Ewerdt Hilgemann: "EH - 80"
A child of about six in the war, Ewerdt Hilgemann searches through the rubble of the bombed ruins of his hometown Dortmund for shrapnel. He finds them interesting, exciting too, these sharp-edged metal splinters.
Forty years later, and now an artist, Hilgemann works in the marble quarries of Carrara (1975-1985). A truck transports a perfectly sawn one and a half metre cube of marble that he has carefully polished, to the top and then with a thunderous crash sends it toppling off the steep mountainside. And a marble sphere of a similar size, polished to a perfect sheen, has explosives inserted and is then blown up.
Both conceptual 'performances' are recorded on film. The artist creates perfect forms, which are then deformed using forces of nature: a sort of reverse creative process.
Thirty years later, in the summer of 2014, Hilgemann exhibits his Magnum Opus. In response to an invitation from the City of New York he places a series of implosion sculptures on Park Avenue. 'Dancers', 'Triples, 'Flowers' and 'Cubes', six metres high, gleaming in the sun, the deformed surfaces of these Titans of steel distort and reflect the overwhelming architecture of the buildings on each side of Park Avenue.
From his earliest days in a devastated Dortmund to the Park Avenue manifestation in New York, Hilgemann has been consistent in his fascination and his art. In his own words: "To deform a perfect shape without me hammering on it".
From the start the cube and the square are his best-loved shapes. Hilgemann studies and comes to understand these solid forms. He learns it at the Saarbrucken Art Academy under his tutor Oskar Holweck. (In 1958 Holweck had joined the Zero movement, founded that year by Mack and Piene). Here the young art student Hilgemann learns to respect material and form in their most elementary states. Plasticity is achieved through the effect of light on the surface and the - mathematic - interventions performed thereon by the artist.

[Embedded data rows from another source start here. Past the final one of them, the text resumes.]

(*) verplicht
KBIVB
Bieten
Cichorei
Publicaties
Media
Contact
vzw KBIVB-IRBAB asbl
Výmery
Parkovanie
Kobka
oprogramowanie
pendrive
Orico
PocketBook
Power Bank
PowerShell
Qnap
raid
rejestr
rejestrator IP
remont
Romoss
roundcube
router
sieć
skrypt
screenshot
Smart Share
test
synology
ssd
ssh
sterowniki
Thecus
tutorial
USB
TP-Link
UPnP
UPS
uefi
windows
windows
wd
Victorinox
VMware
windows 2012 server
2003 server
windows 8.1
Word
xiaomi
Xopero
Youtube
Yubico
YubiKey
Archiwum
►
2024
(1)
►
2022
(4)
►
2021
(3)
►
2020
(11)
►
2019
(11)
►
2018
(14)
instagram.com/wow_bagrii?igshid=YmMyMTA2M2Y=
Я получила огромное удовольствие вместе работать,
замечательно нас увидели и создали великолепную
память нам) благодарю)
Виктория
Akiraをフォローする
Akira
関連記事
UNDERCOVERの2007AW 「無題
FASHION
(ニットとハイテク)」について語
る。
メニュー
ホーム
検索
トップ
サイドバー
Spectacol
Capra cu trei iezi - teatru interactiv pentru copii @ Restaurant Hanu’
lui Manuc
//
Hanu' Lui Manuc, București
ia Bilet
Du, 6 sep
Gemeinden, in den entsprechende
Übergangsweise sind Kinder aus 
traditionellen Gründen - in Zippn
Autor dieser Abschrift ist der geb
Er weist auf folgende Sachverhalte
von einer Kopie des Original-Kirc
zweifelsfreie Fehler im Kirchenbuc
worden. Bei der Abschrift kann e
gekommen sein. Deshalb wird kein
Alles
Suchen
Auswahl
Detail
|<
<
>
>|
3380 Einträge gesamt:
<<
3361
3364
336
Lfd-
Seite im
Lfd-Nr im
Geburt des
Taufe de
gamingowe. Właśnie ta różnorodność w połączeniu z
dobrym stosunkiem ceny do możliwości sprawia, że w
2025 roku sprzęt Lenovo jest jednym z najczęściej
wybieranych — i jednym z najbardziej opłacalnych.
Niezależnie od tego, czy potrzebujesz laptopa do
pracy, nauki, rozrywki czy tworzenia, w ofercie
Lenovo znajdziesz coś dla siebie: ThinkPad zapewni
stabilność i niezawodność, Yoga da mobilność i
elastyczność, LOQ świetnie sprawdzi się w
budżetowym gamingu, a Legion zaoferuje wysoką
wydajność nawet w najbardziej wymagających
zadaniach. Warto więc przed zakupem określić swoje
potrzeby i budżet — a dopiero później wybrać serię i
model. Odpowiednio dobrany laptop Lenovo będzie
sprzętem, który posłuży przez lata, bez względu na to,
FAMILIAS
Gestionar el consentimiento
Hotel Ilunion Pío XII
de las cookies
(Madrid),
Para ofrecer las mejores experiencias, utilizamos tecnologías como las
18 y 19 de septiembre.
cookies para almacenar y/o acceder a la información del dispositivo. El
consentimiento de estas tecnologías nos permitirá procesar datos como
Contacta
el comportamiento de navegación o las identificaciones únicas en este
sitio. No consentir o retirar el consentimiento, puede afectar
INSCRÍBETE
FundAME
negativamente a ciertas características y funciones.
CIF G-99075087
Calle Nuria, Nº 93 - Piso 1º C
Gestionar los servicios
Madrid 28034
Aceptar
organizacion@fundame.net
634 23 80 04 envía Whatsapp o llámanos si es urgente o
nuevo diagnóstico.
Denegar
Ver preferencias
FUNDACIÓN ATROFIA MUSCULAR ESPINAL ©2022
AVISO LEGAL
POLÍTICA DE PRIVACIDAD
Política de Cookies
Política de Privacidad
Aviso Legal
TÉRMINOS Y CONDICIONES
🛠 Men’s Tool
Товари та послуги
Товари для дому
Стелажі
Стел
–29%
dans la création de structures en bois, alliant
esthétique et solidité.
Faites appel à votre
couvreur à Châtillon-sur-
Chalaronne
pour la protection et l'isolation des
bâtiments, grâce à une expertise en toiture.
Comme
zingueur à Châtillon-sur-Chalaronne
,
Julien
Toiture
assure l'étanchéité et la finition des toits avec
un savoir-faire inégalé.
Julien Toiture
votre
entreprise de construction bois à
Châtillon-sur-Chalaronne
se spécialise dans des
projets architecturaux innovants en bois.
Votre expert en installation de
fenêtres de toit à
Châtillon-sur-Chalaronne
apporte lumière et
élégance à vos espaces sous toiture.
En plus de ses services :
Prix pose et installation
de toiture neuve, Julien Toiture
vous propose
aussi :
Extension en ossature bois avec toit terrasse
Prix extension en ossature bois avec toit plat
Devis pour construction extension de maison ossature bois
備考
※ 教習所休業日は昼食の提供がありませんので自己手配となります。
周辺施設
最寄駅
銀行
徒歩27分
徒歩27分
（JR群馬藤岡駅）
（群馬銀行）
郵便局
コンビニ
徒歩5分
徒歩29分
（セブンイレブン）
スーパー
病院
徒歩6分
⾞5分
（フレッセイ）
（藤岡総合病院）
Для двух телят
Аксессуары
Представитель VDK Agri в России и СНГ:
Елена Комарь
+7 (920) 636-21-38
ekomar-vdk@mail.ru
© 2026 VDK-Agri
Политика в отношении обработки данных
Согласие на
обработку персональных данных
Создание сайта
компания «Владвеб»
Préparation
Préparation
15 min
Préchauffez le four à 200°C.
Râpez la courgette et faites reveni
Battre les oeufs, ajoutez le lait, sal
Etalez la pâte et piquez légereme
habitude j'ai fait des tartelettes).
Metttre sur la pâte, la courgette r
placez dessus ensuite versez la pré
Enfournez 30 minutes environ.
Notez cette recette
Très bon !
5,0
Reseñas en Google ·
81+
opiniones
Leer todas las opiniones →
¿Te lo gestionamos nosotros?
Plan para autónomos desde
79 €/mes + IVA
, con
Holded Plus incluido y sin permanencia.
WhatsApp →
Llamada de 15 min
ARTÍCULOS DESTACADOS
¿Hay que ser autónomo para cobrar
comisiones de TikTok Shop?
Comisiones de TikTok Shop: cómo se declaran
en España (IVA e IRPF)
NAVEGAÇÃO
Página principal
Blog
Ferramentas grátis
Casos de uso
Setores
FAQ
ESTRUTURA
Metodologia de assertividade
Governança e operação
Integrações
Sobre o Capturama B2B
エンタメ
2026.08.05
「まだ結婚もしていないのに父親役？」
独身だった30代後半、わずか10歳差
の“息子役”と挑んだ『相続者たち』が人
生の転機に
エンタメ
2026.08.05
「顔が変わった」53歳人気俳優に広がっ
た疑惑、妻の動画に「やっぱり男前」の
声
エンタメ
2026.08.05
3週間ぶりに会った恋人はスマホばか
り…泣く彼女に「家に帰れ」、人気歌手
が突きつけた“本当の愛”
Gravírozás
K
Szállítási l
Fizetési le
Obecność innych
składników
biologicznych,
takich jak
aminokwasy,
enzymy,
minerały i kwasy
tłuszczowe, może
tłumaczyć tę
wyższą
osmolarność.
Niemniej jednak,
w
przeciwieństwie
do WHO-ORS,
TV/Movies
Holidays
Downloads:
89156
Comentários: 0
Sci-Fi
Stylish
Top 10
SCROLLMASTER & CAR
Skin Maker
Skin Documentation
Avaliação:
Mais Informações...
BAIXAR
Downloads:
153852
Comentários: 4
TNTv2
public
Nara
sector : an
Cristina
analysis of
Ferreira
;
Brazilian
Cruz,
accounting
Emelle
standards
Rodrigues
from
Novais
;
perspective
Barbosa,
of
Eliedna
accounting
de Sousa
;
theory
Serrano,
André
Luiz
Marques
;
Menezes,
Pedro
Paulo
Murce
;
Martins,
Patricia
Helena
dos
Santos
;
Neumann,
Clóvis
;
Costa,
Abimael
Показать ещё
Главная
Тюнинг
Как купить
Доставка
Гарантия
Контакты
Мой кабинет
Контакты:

In 1970 Hilgemann and his wife Antoinette settle in Gorinchem and here a close friendship develops with Ad Dekkers, Marinus Boezem and herman de vries. In these days Gorinchem is apparently a hotbed for avant-garde art. Irritated - provoked even - by a conservative artistic climate in this small town on the River Merwede, these artists discover common ground for their minimalistic and conceptual ideas.
Their haven at the time is Riekje Swart's legendary Amsterdam gallery. Hilgemann exhibits his white objects oriented according to mathematical studies here from 1966.
In 1973 the four artist friends - and their partners! - take the initiative for a much discussed and now legendary symposium, whereby the town wants to be a centre for "examining the position of the visual arts in our society". Fifteen European artists stay together in Gorinchem for six weeks. These include now famous artists such as Kenneth Martin, Morellet, Panamarenko, Pohl, Prantl and Winiarski. Exceptional works of art, lectures and performances fill the town. For Hilgemann 'Gorinchem' is an extraordinarily significant period in which his art reaches full maturity and he also establishes his international orientation.
Hilgemann produces his first sculpture created through implosion in 1984 for the exhibition "Beelden aan de Linge" by collector Piet Cleveringa from the neighbouring town of Acquoy. He moves to Amsterdam the same year and from that moment on this visual language of imploded constructions will always typify the art of the 'air-smith' Ewerdt Hilgemann.